Highlights & Insights

  • HybriDLA is the first to unify diffusion-based and autoregressive generation paradigms for document layout analysis, representing a conceptually novel contribution.
  • The cognitively-motivated coarse-to-fine strategy has clear methodological correspondences: AQE corresponds to "scanning the page to discover new regions," and DR corresponds to "focusing on details for precise localization."
  • The vision-only model nearly matches the multimodal system (83.5% vs. 83.8%), demonstrating that significant headroom remains in exploiting purely visual features.
  • The architecture is backbone-agnostic and integrates seamlessly with ResNet, ViT, Swin, InternImage, and other backbone families.

Limitations & Future Work

  • The method relies solely on visual input and does not leverage multimodal signals such as OCR text and coordinate metadata, potentially limiting semantic disambiguation.
  • The hybrid generation mechanism incurs substantial inference cost, constraining real-time processing and large-scale deployment.
  • Future work may incorporate multimodal features or document metadata to enhance semantic understanding.
  • Model distillation or architectural optimization could reduce inference overhead.
  • The DETR family (DINO, Deformable DETR) provides a solid foundation for set prediction, and HybriDLA demonstrates the value of incorporating generative components on top of these baselines.
  • The iterative denoising concept from DiffusionDet is elegantly combined with autoregressive expansion, highlighting the complementarity of different generative paradigms in detection tasks.
  • The hybrid generation strategy proposed in this work is generalizable to general object detection in scenes with highly variable numbers of elements.

Rating

  • Novelty: ⭐⭐⭐⭐
  • Experimental Thoroughness: ⭐⭐⭐⭐⭐
  • Writing Quality: ⭐⭐⭐⭐
  • Value: ⭐⭐⭐⭐

Saved entries

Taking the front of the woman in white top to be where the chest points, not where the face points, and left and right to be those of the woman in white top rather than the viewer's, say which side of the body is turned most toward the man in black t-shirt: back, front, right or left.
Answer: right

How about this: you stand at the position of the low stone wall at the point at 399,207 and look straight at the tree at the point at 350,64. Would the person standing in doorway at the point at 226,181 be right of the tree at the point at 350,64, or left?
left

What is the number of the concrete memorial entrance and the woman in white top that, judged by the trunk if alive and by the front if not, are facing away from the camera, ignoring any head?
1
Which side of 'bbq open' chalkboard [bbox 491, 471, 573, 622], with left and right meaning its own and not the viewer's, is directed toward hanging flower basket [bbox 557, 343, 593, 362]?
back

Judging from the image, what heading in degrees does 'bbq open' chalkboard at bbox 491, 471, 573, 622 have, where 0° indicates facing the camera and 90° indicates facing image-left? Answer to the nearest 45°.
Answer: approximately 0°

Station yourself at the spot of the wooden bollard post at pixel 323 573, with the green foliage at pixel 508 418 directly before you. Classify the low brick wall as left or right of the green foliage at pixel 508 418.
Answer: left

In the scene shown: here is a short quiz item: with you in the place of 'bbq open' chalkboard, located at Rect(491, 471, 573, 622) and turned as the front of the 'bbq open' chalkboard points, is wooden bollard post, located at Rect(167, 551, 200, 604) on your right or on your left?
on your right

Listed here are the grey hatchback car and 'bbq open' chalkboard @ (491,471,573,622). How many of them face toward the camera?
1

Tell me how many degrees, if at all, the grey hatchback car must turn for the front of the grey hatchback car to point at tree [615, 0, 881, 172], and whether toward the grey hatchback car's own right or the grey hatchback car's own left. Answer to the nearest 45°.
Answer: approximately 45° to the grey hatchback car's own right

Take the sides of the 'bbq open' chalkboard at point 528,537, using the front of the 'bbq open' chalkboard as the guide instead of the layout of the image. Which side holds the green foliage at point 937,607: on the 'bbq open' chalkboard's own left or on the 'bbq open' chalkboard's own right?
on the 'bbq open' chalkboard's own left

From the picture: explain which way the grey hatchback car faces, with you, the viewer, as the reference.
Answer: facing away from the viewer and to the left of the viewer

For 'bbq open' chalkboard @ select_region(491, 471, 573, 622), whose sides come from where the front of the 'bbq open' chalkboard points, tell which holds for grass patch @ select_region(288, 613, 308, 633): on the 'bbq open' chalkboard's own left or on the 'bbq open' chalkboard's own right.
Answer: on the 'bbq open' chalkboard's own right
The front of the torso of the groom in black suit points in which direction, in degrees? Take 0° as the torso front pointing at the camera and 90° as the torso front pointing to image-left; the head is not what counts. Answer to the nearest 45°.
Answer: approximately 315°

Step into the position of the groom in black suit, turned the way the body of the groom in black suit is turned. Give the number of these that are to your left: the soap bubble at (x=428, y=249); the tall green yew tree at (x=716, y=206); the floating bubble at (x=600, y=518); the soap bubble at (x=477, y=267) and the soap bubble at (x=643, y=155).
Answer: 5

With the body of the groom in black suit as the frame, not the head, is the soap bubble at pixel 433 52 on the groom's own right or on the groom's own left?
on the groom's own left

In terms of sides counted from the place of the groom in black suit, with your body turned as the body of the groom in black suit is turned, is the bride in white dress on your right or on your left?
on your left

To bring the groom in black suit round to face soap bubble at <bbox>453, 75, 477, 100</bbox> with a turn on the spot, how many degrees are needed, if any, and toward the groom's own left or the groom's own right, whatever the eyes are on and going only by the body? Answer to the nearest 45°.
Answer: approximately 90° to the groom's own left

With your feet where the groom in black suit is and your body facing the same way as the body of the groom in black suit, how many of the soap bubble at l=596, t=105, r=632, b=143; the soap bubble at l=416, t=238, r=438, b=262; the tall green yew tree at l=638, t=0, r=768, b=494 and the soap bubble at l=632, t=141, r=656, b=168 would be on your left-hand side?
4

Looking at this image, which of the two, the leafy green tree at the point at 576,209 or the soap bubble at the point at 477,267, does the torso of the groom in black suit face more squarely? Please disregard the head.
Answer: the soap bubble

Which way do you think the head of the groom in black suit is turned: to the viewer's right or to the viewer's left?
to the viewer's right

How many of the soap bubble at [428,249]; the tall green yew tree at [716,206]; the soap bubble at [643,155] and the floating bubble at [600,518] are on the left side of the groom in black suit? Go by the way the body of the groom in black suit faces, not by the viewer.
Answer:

» **PROBLEM**: From the HybriDLA text above, list each category under "Rating" with the number of stars it gets.

» **COMPLETED TASK**:
- Novelty: 4 stars
- Experimental Thoroughness: 5 stars
- Writing Quality: 4 stars
- Value: 4 stars